[Start of Attachment]
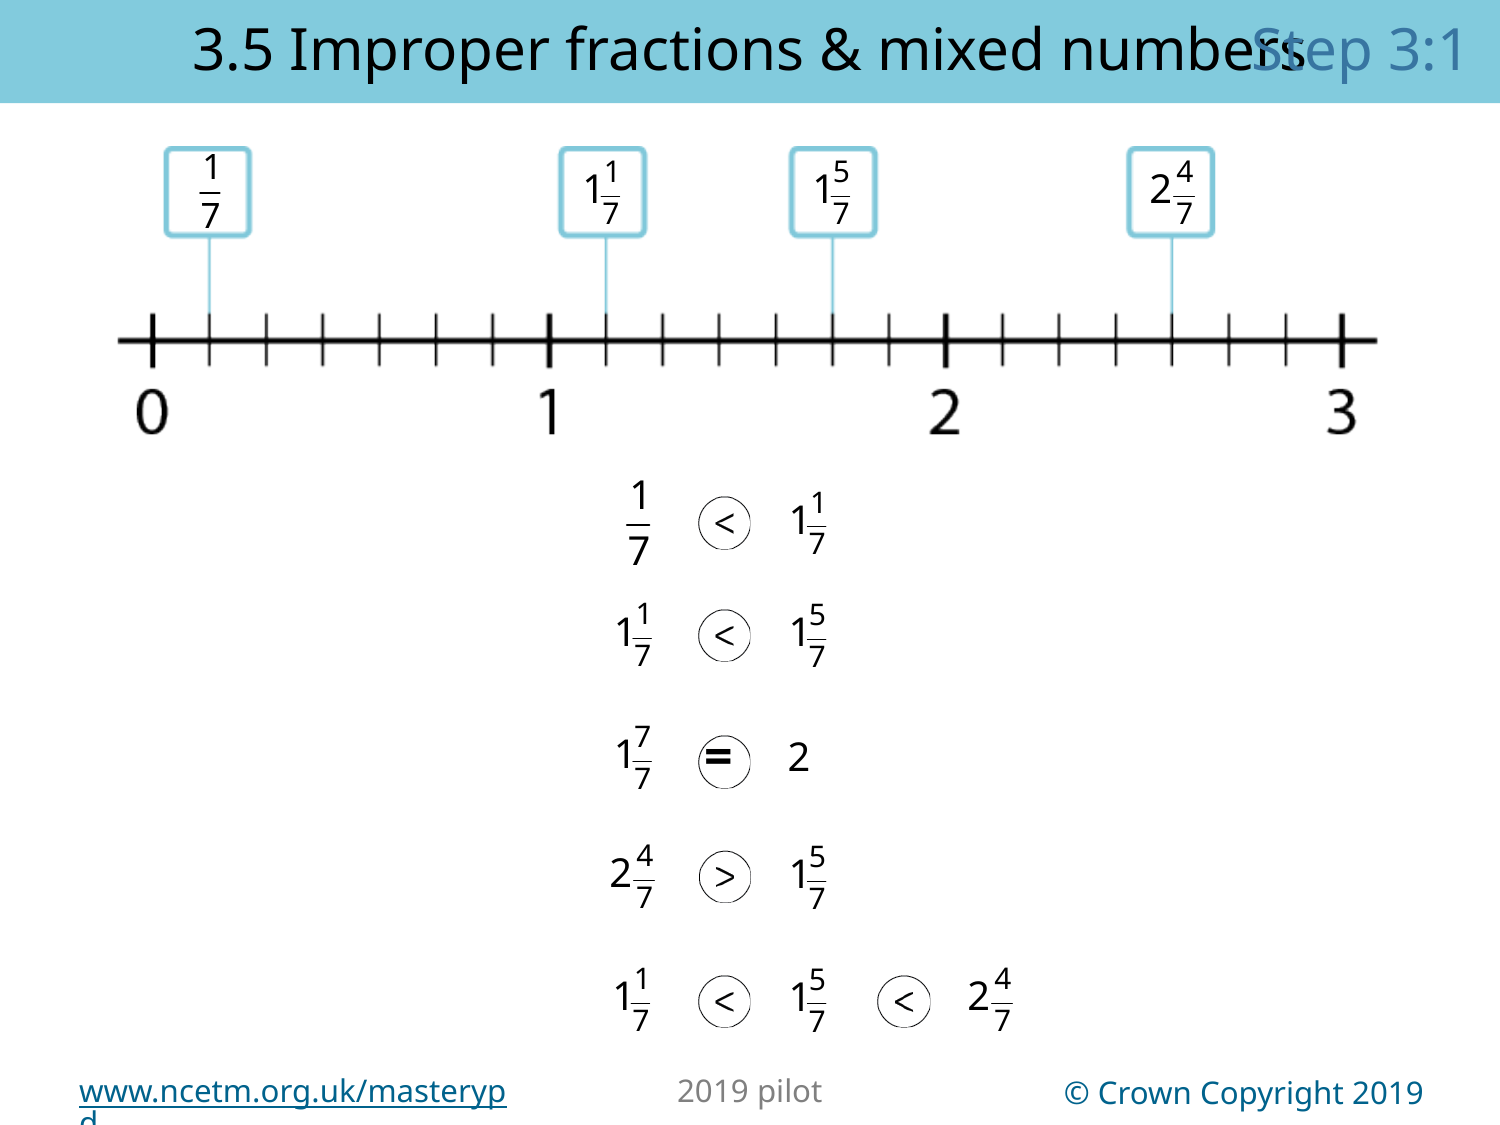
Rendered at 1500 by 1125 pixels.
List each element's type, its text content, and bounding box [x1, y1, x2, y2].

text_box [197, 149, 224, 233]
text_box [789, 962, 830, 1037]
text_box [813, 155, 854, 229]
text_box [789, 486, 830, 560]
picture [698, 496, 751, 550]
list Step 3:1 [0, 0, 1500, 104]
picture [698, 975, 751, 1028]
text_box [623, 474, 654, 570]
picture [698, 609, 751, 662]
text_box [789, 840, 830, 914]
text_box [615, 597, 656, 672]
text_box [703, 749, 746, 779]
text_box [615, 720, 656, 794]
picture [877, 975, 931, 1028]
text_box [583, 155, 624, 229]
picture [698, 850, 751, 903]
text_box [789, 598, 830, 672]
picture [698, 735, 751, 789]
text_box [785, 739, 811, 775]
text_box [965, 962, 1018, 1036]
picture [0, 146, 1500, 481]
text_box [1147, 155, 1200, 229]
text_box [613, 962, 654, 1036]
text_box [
[End of Attachment]
__Goal of the exercise__: Go through the listing and restate each line word for word, leaving out the pictures.

__Response__:
Rendered at 1500 by 1125 pixels.
List each element's type, its text content, and bounding box [x1, y1, x2, y2].

text_box [197, 149, 224, 233]
text_box [789, 962, 830, 1037]
text_box [813, 155, 854, 229]
text_box [789, 486, 830, 560]
picture [698, 496, 751, 550]
list Step 3:1 [0, 0, 1500, 104]
picture [698, 975, 751, 1028]
text_box [623, 474, 654, 570]
picture [698, 609, 751, 662]
text_box [789, 840, 830, 914]
text_box [615, 597, 656, 672]
text_box [703, 749, 746, 779]
text_box [615, 720, 656, 794]
picture [877, 975, 931, 1028]
text_box [583, 155, 624, 229]
picture [698, 850, 751, 903]
text_box [789, 598, 830, 672]
picture [698, 735, 751, 789]
text_box [785, 739, 811, 775]
text_box [965, 962, 1018, 1036]
picture [0, 146, 1500, 481]
text_box [1147, 155, 1200, 229]
text_box [613, 962, 654, 1036]
text_box [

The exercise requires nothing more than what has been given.